Filmlerdeki kaleler gibi bir köprüden geçilerek girilen heybetli, demirlikli bir kapısı var. Kapıdan içeri girdiğinizde kocaman bir avlu karşılıyor sizi. Sola dönünce baktık kocaman bir kuyruk, zindanlar içinmiş.Kuyruğu beklerken bu yerdeki şey dikkatimi çekti ama ne işe yarar bilmiyorum. Belki ceza verilen yalancılıkla suçlanan birileri içindir???
O zamanın savaşçıları bayağı süslü olsalar gerek. Savaşa giderken demir şapkasının tüyü ya da zırhının fırfırlı yakası kusurdu dedirtiyorlar insana.


Kalede hayatı canlandırmışlar, işte çamaşır yıkayan kadın ! Ellerinin duruşuna, ne kadar gerçek gibi göründüğüne dikkatinizi çekerim.
O zamanlar kullanılan baharatların sergilenmesine ne dersiniz?

Burası da ziyaretçilerin yemeklerini yiyebilecekleri şık bir lokanta.

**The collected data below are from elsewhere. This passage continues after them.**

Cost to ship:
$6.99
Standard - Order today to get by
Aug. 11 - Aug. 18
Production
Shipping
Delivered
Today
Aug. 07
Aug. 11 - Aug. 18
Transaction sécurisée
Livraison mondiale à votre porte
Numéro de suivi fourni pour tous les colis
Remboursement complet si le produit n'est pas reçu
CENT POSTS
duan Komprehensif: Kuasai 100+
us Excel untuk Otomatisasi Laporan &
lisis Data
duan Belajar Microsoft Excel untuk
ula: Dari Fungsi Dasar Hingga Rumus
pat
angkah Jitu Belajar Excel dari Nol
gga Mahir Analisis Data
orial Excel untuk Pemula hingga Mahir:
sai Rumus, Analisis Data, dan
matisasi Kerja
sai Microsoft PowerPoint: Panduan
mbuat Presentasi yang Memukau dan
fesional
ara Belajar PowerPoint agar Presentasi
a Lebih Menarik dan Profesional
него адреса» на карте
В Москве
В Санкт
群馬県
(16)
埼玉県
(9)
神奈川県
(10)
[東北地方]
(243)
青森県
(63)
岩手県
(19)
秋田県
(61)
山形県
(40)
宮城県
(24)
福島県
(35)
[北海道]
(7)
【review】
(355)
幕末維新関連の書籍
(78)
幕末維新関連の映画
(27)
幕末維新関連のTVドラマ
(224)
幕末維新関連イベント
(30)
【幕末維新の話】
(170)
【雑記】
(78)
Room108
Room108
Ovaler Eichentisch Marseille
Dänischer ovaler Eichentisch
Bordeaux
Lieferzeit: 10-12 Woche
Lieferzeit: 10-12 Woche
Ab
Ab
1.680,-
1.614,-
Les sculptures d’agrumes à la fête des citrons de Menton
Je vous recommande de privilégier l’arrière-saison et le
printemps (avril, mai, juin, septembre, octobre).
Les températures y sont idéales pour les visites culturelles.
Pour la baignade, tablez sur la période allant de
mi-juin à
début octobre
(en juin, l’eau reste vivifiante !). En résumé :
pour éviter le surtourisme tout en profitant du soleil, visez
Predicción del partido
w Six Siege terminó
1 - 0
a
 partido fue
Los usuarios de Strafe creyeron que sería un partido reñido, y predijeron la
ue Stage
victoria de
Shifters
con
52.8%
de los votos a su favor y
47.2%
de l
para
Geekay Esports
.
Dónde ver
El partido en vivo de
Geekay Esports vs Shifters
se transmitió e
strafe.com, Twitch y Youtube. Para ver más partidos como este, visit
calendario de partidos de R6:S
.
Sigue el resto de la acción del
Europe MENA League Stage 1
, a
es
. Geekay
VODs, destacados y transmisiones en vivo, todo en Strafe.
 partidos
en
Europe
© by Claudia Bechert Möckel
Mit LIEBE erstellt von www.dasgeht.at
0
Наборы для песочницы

Eeeee bir denetçi olarak yangın hortumunun fotoğrafını çekmezsem olmazdı ama değil mi ?

Burası müzik odası imiş.

O zamanlarda hizmetli olarak çalışmak istemezdim doğrusu.En berbat iş de tuvalet temizliği olurdu herhalde. Zira o zamanlarda tuvalet yokmuş. İşlem oturaklar vasıtası ile vuku buluyormuş. Oturaklar da ya yatağın altında ya da elbise dolabında ona ayrılan kısımda bekletiliyormuş. ( "Water Closed" yani "WC" kisaltmasi buradan gelmekte imiş. ) Bütün bir gece düşünsenize ! Sonra da sabahları hizmetliler topluyormuş. Ayrıca, asilzadeler kiyafetlerini gene onların yardımı ile giyiyorlarmış. Banyolarını onlar yaptırıyormuş. Bütün işler hizmetliler tarafından görüldüğüne göre asilzadeler ne yapmakta imiş bütün gün pek merak ettim doğrusu. Yemek, içmek, eğlenmek herhalde.Ne kadar büyük ve de külfetli bir iş !!!!
Aşağıda brigandine görüyorsunuz. Demir parçacıkların üzerlerine ipek kaplanarak yapılıyormuş. Savaşta oklardan ya da sivri uçlu silahlardan korunmak amacı ile iç giysisi olarak kullanılıyormuş.
Burası da kale içinde en beğendiğim oda. Resimlerin asılma şekillerini çok sevdim. Bir de renklerin uyumunu, ama döşenişi çok abartılı idi.
Savaşın ve savaş aletlerinin hiçbirisi güzel değil ama eskiden olanlar şimdikilere göre daha medeni imiş herhalde.En azından kalleşçe değilmiş ! Gösteri amaçlı kurulmuş mancınık.

Kulelerden Warwick şehirinin etekleri çok güzel görünüyordu. Tam kıyısındaki evlere ve bahçelerine bayıldım ama her gelen ziyaretçi tarafından izlenmek hoş olmasa gerek.

Tavuskuşu bahçesi ve çalıların üzerine kendini atmış bir bahçe sakini.

Camlı serada özellikle saçları hoşuma giden duvar süsü 
Ve gene tavuskuşu bahçesi?

Kalenin tümünü de bu maket yardımı ile gözünüzde canlandırabilirsiniz.

Kesinlikle görmenizi tavsiye edebileceğim bir yer Warwick Castle.
İngiltere'de pek çok şeyin reklamı yapılır ama gidince ya da görünce harcamalarınıza yanarsınız. Hiç de beklediğiniz gibi çıkmaz. Ama Warwick Castle'a gittiğinize kesinlikle değiyor.Yanlız, giderseniz sabah erkenden gidin ve
Bank Holiday'e denk getirin ki etkinlikleri kaçırmayın ve sayısı daha çok olsun !
Savaşsız, sevgi, mutluluk dolu günler sizlerle olsun!